Spatial distribution of various haemodynamic parameters from a single exemplary SD, which propagated over the whole visible part of the cortex about 1 h after MCAO. (a) Reference image with the ROIs shown in (c). The dotted region is the most hypoperfused visible area, presumably the core at the moment of the SD. (b) Effect of the clipping as maximum IOS_inv decrease during the first seconds after clipping (upper image) and the subsequent IOS_inv increase at 60 s after clipping, caused by lateral perfusion (lower image). (c) Parameters and IOS from the POIs shown in A with increasing distance from the supposed core. The first column denotes the POI number, the middle two columns quantify the effect of the clipping and subsequent lateral perfusion. The last column states the LSF_inv baseline reduction just before the SD as compared with just before clipping. Example: In POI 3, the clipping lead to a 9% IOS_inv decrease with a subsequent increase to a level of 18% above baseline. The LSF_inv just before the shown SD was 47% lower than just before the clipping. We can observe an inverse response in both modalities. (d–f) Amplitudes (IOS and LSF) and durations (only IOS) of initial hypoperfusion, hyperemia and oligemia, respectively. Duration of oligemia could not be determined, because of subsequent SDs.

Figure 5.

Patterns of IOS_inv time courses. (a) Exemplary profiles of IOS_inv of the most frequently observed patterns. From left to right: Hypoperfusion with following hyperemia; hypoperfusion with following hyperemia and oligemia; hyperemia with following oligemia.
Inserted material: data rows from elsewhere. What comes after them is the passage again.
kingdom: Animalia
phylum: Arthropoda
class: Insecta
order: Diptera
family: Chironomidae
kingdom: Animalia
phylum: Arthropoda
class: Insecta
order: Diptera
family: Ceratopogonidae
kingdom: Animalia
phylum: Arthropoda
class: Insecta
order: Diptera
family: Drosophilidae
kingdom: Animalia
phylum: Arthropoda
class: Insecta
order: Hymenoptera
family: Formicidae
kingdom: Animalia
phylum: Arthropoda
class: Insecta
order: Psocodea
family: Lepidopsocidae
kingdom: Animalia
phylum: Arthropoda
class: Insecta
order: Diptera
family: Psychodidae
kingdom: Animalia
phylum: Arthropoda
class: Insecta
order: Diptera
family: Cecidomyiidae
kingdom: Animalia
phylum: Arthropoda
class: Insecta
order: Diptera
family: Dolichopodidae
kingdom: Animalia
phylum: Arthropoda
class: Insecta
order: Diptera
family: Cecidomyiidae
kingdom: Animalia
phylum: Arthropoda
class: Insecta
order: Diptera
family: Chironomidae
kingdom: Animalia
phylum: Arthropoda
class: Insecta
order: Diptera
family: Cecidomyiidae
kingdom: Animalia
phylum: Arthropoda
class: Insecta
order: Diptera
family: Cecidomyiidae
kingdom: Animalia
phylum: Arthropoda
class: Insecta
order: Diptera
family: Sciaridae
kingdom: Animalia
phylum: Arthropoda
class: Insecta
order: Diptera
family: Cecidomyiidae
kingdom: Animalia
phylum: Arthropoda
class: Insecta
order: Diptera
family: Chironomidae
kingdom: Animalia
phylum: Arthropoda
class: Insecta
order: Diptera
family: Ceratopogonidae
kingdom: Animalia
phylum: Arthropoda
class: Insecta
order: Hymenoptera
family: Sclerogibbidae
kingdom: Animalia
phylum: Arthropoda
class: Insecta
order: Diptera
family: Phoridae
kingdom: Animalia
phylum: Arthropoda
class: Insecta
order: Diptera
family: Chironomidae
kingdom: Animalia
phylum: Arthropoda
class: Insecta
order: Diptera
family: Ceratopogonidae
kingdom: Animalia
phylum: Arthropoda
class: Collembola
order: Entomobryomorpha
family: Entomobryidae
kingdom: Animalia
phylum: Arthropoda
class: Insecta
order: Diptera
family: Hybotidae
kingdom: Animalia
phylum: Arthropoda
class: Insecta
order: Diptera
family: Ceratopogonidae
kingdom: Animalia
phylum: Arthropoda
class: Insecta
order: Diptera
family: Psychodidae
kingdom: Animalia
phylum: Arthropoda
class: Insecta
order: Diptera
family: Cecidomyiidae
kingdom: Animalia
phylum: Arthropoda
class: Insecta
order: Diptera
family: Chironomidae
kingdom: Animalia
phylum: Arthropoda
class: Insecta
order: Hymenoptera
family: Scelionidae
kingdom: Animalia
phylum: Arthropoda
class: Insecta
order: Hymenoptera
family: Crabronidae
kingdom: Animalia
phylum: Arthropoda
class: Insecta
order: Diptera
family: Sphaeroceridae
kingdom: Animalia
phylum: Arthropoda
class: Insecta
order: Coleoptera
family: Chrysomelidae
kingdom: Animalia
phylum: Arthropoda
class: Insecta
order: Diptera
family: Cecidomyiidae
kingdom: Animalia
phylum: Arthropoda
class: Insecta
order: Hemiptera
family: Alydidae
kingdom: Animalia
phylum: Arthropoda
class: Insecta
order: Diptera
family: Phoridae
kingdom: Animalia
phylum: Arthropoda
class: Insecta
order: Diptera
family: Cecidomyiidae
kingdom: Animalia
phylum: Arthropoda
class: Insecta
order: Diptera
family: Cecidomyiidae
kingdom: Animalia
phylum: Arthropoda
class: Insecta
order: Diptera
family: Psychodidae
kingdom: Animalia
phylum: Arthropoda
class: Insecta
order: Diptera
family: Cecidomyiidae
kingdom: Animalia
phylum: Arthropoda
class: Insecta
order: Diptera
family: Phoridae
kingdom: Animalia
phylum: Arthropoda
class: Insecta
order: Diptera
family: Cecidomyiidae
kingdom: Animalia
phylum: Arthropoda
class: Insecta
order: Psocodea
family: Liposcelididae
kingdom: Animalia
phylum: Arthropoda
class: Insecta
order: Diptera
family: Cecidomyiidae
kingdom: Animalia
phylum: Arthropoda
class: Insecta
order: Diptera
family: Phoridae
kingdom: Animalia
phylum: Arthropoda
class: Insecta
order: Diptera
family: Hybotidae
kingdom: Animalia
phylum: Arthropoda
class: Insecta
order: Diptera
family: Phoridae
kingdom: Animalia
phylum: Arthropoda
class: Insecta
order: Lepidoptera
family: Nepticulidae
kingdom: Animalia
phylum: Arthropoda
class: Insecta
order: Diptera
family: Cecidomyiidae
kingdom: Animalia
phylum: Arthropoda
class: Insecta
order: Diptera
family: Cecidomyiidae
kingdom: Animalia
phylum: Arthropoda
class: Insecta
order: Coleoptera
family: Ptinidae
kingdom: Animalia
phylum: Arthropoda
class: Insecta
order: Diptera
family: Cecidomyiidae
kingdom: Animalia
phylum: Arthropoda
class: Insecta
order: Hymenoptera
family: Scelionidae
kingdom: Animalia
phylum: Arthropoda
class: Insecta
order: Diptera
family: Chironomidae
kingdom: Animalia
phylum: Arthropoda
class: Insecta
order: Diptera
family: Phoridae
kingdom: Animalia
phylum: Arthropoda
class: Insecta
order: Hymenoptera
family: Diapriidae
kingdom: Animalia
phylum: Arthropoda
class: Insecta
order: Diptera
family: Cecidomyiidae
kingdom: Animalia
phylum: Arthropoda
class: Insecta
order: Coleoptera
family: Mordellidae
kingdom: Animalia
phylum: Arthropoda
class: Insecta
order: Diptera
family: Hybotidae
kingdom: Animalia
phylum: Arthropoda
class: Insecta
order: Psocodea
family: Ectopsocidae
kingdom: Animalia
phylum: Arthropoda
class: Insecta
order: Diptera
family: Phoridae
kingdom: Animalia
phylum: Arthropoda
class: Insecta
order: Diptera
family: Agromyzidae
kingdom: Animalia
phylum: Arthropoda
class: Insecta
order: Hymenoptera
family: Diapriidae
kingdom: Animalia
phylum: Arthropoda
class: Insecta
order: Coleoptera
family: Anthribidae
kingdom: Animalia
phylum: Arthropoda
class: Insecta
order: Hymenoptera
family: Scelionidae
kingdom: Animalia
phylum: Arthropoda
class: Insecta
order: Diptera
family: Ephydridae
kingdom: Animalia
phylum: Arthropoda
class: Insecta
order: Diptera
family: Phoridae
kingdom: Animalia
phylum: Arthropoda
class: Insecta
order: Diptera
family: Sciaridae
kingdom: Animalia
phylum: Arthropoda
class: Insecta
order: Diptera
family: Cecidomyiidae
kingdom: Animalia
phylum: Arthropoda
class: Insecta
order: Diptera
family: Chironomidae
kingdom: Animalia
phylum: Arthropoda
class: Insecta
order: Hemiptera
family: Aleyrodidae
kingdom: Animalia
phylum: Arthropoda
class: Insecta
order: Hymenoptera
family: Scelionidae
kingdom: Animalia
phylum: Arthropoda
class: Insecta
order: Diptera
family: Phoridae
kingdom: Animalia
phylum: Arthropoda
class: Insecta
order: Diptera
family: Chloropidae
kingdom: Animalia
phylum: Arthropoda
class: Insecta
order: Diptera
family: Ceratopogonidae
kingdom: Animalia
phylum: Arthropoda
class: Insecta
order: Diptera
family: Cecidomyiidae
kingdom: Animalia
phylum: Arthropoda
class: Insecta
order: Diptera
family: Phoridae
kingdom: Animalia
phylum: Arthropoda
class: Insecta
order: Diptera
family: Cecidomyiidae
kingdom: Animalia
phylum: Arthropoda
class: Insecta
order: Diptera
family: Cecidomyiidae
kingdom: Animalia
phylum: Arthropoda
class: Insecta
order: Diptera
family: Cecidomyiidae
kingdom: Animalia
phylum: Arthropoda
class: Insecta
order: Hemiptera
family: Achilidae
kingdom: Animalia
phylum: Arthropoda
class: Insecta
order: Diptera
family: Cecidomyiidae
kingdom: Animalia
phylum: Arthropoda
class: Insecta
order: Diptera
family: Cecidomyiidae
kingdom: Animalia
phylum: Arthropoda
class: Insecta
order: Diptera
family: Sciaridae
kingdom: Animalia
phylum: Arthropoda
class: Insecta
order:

Below: Bar graph of the fraction of POIs with these three patterns for KCl (upper bar) and MCAO (lower bar). Of importance in the MCAO model is the larger proportion of the first two patterns, which include a considerable initial hypoperfusion, resulting from the region affected by the clipping. (b, c) Two clusters of SDs with different blood flow responses and subsequently following prolonged oligemia after termination of the cluster.